▶ **WHAT YOU SHOULD DO**: Every line of the entries below that includes "krijgt" belongs in the answer, copied as written.

(EXERCISE MATERIAL begins)

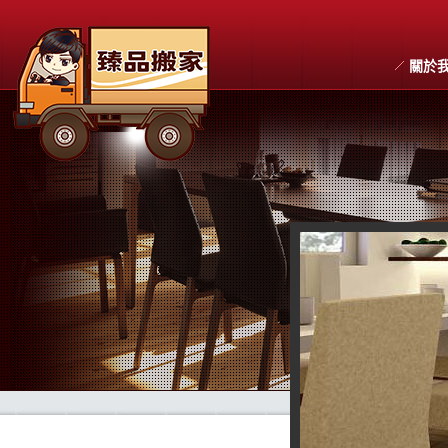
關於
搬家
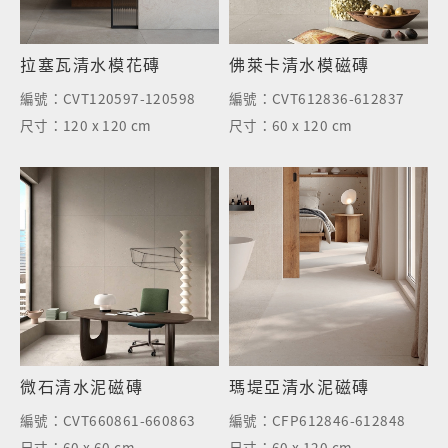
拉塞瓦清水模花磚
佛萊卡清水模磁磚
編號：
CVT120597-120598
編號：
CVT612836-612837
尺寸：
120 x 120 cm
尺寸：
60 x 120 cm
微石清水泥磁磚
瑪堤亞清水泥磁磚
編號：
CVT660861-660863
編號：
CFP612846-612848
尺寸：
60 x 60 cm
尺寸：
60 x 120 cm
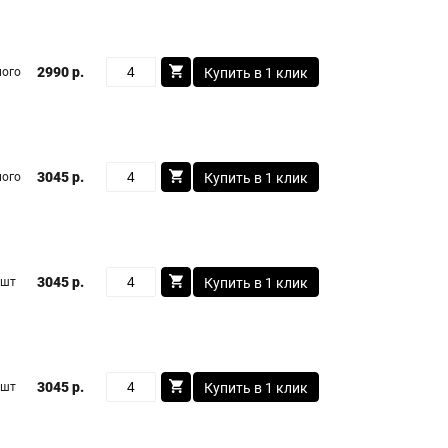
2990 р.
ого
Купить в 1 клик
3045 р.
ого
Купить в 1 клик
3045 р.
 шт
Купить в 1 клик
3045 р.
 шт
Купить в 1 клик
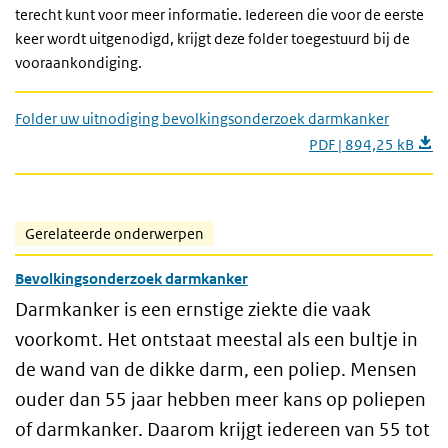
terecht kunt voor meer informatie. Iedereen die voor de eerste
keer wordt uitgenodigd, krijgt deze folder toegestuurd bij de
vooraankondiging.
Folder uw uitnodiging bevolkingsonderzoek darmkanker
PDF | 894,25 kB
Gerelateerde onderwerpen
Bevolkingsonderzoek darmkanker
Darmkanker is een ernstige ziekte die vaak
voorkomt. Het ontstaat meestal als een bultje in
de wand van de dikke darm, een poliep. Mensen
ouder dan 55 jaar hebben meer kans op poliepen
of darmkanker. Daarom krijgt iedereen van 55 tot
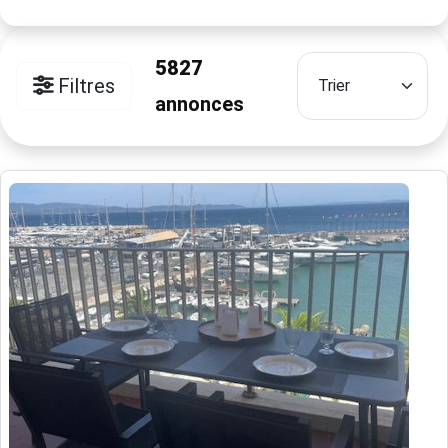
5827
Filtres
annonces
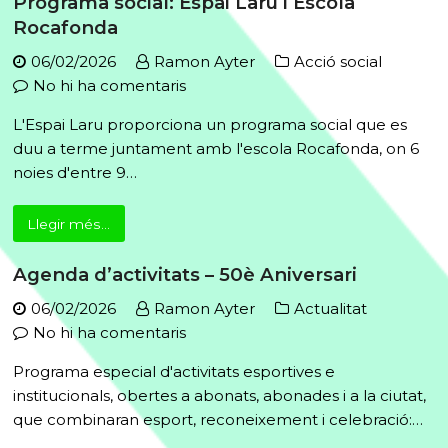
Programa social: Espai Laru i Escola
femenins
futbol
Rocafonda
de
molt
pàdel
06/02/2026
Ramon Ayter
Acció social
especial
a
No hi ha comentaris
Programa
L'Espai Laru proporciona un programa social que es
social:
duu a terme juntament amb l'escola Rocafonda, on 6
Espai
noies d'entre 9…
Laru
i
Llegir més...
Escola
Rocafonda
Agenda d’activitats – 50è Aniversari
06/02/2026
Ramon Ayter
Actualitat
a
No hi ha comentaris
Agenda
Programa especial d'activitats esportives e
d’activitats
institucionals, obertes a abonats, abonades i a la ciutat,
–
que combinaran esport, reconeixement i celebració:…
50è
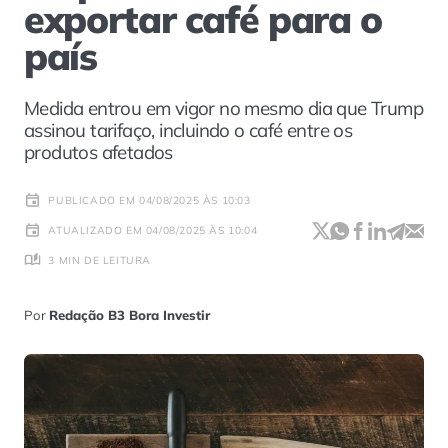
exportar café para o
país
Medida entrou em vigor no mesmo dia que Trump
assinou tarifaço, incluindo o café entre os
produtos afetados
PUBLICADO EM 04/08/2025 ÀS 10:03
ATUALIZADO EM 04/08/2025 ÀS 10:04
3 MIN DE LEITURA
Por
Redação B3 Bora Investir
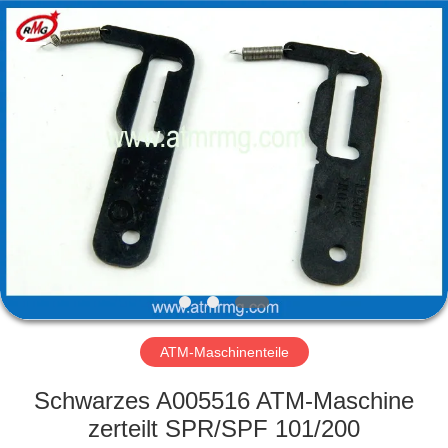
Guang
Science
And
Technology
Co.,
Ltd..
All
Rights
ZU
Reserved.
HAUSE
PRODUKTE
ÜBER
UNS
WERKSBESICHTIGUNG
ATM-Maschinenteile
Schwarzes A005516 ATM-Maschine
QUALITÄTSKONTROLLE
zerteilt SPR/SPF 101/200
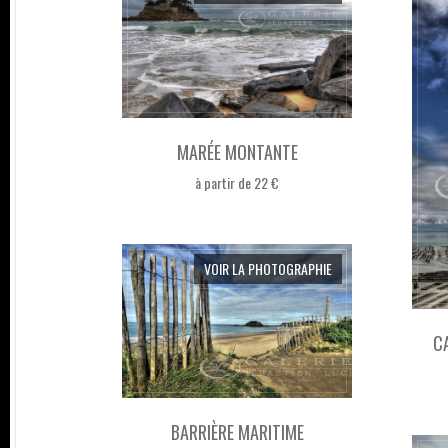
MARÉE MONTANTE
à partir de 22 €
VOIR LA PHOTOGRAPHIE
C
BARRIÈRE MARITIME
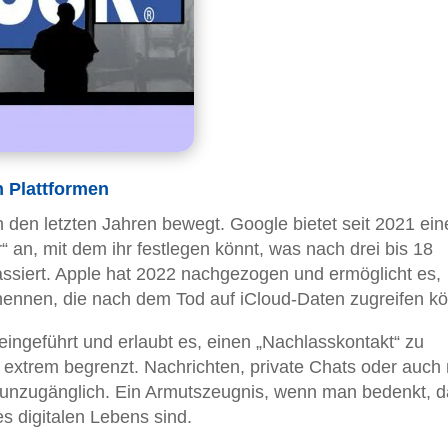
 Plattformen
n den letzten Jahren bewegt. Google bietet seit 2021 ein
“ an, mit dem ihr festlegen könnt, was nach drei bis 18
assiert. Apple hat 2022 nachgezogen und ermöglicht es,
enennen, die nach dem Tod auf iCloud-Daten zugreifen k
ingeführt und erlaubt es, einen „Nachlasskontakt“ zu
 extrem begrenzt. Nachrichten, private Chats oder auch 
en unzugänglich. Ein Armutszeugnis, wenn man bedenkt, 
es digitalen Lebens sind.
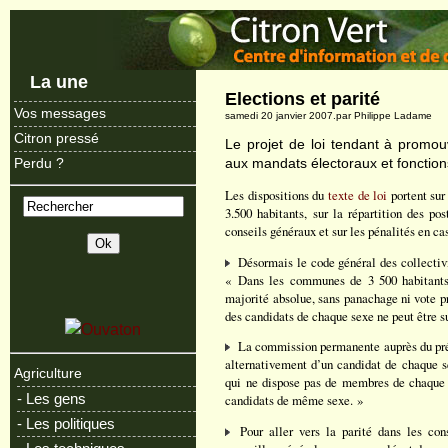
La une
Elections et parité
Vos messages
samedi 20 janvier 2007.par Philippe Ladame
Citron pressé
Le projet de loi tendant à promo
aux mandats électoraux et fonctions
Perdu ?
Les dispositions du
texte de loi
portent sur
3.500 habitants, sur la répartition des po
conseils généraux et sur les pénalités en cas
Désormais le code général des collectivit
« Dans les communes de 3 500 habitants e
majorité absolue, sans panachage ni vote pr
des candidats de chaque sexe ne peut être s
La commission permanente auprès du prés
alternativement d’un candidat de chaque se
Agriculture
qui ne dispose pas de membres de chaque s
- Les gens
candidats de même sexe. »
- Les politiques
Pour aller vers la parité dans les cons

(EXERCISE MATERIAL ends)
(EXERCISE MATERIAL begins)

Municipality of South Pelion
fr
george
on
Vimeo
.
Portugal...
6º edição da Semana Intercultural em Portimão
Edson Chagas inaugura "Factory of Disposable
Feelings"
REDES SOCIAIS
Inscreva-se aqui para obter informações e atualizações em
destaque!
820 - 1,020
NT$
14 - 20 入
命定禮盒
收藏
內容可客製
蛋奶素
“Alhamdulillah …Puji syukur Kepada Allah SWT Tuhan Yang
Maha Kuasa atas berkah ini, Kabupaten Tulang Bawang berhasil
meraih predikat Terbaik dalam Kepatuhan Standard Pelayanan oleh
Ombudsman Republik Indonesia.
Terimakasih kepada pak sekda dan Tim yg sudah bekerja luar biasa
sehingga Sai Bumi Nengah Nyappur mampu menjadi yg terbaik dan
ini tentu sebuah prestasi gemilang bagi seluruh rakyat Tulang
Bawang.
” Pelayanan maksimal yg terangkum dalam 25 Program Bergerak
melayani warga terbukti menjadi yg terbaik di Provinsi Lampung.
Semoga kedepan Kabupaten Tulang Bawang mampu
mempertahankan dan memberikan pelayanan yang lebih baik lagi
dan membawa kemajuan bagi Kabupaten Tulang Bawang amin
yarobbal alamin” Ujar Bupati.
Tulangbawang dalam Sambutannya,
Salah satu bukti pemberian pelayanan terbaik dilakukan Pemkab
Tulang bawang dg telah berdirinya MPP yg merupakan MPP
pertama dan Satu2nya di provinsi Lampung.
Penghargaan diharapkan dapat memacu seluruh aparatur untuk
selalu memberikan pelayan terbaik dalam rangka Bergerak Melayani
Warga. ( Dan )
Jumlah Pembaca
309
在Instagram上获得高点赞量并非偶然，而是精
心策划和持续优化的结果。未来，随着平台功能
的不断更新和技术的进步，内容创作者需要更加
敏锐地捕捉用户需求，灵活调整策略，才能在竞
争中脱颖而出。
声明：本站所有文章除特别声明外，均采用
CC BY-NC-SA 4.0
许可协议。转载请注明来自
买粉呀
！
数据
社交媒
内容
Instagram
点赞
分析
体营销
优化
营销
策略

(EXERCISE MATERIAL ends)
(EXERCISE MATERIAL begins)

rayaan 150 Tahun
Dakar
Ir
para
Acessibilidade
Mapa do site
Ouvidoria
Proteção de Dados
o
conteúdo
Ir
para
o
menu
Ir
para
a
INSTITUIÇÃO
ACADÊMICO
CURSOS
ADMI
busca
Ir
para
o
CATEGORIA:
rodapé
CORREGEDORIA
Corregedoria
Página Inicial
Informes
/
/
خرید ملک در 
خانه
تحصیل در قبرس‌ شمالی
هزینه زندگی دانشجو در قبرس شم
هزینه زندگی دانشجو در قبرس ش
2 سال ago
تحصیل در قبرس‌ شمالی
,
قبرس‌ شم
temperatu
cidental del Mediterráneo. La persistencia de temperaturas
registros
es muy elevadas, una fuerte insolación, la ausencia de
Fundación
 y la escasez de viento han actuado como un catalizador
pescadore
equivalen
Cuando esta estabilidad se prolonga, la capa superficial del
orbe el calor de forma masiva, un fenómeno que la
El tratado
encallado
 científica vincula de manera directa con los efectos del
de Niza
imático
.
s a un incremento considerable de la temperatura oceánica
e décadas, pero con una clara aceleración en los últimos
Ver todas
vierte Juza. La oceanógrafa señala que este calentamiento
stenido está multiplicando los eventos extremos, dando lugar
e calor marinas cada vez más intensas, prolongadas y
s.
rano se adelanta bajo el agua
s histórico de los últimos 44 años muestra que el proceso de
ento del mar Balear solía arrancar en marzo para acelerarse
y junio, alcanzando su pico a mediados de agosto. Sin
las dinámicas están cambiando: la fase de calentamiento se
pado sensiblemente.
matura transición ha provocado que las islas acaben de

(EXERCISE MATERIAL ends)

▶ **TASK ANSWER**:
keer wordt uitgenodigd, krijgt deze folder toegestuurd bij de
of darmkanker. Daarom krijgt iedereen van 55 tot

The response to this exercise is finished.